Fragmentation causes inconsistent user experiences
The study also found that fragmentation causes inconsistent user experiences because not all features and functions are the same across all AI devices and platforms. Moreover, not all AI devices and platforms have the ability to ‘speak’ to each other.
Dodge informed that fragmentation results in users having to devote extensive time to manage different devices and profiles. The consumers get frustrated in trying to remember different command language. This is mainly due to the differing capabilities of the phone assistants and at-home assistance.
Command language and scope of supported features have significant differences across AI platforms. If one of the most compelling features of AI is to minimize user input, learning the differing abilities and command languages of many AI devices is time-consuming and mostly inefficient. For instance, the command to activate the voice-enabled solutions powered byAmazon Alexa and Google Assistant is not the same.
Opening Access to Speech Recognition API to Increase Utility
Schreiner revealed that consumers want the same level of AI to be embedded in all the devices. This way, AI could function much faster; and if the internet is down or slows, usage is not impacted.
Microsoft Cortana, Google Assistant, and Amazon Alexa have opened their speech recognition APIs to third party players, who can use the same software to power their devices. The speech recognition software gets better as more and more third-party products (and their data sets) connect with them.
Amazon has launched a platform called Amazon Lex for making its voice-control technology available to all, giving developers access to the same tools that power its digital assistant Alexa. Amazon Lex bundles in deep learning-powered automatic speech recognition and natural-language understanding.
Before this, Alexa 7-Mic Far-Field Development Kit was made available to third-parties for developing improved Alexa devices. The kit gives Amazon’s partners access to the same circular 7-microphone array that’s used on the Amazon Echo. Amazon Alexa is a voice service that provides capabilities, or skills, that enable customers to interact with devices in a more intuitive way.
Enhanced AI experience with advanced NLP and user profiling
The study suggests that more intelligent voice implementations, supported by advanced user profiling, continued learning and natural language processing, will enhance the AI experience and make it seem more ‘intelligent’ and life-like.

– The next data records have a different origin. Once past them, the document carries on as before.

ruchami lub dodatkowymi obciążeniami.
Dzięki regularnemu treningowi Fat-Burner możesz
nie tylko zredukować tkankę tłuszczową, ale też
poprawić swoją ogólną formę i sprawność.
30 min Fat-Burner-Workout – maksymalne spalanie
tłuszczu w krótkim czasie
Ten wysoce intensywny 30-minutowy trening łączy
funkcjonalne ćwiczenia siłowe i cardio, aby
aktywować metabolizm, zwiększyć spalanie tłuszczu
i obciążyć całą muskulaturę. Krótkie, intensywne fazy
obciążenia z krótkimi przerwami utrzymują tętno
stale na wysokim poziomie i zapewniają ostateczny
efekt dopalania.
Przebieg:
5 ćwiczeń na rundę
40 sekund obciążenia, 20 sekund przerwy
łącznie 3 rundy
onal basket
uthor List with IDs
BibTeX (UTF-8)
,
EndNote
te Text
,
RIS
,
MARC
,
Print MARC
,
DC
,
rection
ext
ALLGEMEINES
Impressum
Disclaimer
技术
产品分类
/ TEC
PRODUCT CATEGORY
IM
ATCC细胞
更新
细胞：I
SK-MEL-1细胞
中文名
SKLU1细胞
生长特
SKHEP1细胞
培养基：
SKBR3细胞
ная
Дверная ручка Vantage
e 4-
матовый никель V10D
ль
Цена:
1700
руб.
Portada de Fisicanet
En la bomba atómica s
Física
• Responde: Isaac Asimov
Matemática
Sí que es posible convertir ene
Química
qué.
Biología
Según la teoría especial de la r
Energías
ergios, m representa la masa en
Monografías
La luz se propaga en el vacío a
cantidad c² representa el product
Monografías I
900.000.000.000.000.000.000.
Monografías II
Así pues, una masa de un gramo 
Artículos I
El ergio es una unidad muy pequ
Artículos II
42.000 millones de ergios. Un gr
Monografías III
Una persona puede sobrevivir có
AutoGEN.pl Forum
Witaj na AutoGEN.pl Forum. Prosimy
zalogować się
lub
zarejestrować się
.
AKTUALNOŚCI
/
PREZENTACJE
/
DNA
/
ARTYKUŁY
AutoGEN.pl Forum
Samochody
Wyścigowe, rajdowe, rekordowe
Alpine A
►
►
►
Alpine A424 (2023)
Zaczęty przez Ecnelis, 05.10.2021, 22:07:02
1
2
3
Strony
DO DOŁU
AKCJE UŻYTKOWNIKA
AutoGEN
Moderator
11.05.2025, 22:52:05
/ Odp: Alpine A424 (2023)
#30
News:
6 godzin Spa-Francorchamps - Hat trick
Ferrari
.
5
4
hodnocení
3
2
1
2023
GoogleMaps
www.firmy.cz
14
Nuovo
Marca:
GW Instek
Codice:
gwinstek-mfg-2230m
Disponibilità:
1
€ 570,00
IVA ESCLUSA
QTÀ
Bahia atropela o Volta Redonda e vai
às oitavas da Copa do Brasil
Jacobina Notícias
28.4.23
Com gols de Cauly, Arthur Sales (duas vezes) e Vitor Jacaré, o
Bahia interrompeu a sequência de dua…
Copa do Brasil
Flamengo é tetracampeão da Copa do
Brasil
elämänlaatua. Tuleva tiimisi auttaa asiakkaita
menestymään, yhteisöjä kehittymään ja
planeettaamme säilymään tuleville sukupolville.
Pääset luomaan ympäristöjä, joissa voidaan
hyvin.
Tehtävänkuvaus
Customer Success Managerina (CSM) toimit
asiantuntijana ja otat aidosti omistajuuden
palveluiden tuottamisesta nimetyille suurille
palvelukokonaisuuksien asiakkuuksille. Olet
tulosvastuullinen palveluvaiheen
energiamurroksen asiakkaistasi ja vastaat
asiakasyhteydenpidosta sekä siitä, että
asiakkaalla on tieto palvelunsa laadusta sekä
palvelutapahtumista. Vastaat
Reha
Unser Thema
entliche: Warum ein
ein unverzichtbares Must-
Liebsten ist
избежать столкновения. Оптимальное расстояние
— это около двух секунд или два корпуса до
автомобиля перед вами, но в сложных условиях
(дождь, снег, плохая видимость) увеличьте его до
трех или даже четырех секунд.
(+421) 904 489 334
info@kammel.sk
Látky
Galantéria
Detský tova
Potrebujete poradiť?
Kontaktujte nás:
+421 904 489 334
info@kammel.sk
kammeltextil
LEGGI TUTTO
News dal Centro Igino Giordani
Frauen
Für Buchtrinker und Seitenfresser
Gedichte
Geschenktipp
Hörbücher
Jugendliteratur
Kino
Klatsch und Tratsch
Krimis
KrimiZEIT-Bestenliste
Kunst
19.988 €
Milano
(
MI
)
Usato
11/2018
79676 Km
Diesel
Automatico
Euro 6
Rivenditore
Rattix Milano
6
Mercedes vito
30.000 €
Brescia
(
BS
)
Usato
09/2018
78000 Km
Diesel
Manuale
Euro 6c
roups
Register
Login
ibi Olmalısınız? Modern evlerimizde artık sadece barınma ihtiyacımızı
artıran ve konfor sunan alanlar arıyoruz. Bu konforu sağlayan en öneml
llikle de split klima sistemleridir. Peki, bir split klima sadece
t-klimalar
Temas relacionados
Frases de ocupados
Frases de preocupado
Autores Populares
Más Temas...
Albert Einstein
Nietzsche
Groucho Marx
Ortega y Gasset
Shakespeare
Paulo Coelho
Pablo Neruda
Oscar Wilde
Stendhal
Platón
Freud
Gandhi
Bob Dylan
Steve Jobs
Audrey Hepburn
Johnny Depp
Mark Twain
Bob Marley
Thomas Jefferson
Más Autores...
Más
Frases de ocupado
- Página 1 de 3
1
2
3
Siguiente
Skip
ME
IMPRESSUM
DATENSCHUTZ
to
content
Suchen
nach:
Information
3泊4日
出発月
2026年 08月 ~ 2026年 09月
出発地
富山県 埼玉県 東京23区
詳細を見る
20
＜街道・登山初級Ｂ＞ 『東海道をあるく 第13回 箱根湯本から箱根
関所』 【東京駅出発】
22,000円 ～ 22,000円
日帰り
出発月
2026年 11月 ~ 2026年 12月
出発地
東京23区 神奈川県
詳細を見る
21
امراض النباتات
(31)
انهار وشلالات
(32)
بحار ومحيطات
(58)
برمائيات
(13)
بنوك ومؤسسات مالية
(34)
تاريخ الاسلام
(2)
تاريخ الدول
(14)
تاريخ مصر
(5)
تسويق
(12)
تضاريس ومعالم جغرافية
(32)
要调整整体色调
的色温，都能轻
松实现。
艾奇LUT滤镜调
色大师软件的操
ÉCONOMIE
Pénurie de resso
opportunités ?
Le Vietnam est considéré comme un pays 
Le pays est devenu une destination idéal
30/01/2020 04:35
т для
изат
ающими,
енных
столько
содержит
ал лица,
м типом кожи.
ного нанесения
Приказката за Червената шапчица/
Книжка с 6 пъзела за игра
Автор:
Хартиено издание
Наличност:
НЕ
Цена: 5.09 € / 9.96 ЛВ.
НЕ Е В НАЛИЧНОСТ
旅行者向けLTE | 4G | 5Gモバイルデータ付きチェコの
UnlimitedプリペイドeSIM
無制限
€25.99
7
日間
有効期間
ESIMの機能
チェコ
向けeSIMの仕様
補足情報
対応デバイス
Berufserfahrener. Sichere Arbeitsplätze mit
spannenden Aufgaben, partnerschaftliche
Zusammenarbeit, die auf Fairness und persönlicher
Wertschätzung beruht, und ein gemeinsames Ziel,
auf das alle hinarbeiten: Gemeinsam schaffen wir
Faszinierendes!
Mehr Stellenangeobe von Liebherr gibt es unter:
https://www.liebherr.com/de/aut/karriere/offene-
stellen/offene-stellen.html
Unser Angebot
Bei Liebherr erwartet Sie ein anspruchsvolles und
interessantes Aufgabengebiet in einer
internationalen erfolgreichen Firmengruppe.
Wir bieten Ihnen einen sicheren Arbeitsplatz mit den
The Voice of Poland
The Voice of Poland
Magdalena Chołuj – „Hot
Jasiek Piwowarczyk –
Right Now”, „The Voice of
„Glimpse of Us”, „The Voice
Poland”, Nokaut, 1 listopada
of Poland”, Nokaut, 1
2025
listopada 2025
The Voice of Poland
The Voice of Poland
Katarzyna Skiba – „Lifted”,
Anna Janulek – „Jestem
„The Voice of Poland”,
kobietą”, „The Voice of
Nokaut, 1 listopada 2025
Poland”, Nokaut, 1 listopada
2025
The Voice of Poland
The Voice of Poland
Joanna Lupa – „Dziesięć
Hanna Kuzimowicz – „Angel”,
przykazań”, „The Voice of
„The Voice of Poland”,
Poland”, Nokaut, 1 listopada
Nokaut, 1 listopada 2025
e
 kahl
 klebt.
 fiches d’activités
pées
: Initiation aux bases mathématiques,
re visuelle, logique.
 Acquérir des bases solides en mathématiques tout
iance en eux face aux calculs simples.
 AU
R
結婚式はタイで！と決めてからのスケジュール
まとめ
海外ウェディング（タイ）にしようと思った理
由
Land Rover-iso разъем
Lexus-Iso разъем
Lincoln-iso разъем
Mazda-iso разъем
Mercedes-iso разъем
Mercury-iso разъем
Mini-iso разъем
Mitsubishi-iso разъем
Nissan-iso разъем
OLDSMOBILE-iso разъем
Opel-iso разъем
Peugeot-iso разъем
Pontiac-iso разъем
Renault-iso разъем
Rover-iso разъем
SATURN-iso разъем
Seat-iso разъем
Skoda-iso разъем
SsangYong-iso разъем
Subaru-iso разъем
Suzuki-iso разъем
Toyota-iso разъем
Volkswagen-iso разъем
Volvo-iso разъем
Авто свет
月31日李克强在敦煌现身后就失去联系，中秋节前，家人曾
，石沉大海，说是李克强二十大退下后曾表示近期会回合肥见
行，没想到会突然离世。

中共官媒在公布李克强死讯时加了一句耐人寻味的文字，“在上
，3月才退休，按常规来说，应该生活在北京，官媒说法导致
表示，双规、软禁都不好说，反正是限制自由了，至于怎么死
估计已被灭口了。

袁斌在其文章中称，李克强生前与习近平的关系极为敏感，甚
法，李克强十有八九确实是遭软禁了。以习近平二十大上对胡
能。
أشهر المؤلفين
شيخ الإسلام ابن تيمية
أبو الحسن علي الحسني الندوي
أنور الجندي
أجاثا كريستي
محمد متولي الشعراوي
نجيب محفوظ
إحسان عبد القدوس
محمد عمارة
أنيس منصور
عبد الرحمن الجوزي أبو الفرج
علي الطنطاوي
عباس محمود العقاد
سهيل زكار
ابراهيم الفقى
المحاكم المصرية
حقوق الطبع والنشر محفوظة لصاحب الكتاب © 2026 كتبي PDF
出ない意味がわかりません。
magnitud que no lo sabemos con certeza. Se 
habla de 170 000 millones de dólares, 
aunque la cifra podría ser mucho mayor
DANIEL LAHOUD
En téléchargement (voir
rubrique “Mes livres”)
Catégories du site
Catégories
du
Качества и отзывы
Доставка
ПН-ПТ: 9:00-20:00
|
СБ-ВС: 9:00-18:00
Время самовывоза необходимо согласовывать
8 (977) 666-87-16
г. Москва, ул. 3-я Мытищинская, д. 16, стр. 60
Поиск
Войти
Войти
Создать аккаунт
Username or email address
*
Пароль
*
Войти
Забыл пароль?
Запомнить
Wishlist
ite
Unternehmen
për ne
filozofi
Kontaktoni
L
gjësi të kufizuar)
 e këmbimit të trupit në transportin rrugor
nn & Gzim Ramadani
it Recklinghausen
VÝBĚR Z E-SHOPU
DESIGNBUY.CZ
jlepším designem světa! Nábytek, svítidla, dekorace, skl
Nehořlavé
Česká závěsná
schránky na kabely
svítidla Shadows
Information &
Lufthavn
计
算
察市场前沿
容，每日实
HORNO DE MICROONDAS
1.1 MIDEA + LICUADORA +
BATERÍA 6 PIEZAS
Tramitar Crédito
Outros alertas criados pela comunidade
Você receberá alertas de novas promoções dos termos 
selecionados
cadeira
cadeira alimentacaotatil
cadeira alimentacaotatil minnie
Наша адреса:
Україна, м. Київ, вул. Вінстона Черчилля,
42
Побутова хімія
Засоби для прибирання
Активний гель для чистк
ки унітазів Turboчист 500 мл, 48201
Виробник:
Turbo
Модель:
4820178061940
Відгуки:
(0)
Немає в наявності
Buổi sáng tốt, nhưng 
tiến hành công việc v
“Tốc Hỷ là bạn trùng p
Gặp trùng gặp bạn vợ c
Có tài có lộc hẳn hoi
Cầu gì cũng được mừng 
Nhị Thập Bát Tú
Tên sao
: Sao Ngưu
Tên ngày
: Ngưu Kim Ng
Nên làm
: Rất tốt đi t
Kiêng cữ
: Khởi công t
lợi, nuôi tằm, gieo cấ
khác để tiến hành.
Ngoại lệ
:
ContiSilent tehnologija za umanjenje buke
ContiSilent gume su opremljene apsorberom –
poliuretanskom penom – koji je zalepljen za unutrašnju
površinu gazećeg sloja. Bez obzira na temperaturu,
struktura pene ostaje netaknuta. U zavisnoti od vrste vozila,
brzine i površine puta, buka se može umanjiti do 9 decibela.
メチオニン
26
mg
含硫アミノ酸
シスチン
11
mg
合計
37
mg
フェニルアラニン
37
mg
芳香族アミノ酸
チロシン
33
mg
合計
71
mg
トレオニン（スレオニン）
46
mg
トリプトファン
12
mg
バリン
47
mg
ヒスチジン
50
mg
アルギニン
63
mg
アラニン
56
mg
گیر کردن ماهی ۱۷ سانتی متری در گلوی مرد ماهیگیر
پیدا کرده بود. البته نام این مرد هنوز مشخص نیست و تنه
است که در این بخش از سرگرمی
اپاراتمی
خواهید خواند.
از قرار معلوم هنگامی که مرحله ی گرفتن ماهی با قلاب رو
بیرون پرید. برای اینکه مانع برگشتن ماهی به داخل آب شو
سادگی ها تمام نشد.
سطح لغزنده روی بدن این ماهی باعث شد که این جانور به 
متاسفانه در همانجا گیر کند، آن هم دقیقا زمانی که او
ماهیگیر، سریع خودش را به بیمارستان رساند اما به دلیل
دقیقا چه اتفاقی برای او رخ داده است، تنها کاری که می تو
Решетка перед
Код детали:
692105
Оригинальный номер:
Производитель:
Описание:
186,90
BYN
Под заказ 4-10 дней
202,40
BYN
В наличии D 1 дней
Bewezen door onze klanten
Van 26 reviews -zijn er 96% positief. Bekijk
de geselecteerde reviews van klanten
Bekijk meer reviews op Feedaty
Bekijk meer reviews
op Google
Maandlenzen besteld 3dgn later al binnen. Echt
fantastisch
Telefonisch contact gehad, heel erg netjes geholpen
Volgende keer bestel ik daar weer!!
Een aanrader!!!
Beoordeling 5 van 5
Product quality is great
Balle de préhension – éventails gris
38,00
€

However, many users are unsure or simply unaware of the specific commands they need to activate voice-enabled AI solutions.
Google Cloud Speech API enables developers to convert audio to text by applying powerful neural network models in an easy-to-use API. The Microsoft Speech Platform supports 26 languages, whereas Google speech recognition supports 80 languages.
Devices within an ecosystem should talk to each other
For Example: If a consumer does not have all devices with Amazon Alexa built-in, they run the risk of one device not communicating with another,or would have multiple voice assistants talking to them, instead of the smart devices talking to each other.
The study concludes that all systems within a voice assistant ecosystem should be able to communicate with each other, to ensure seamless integration, regardless of brand.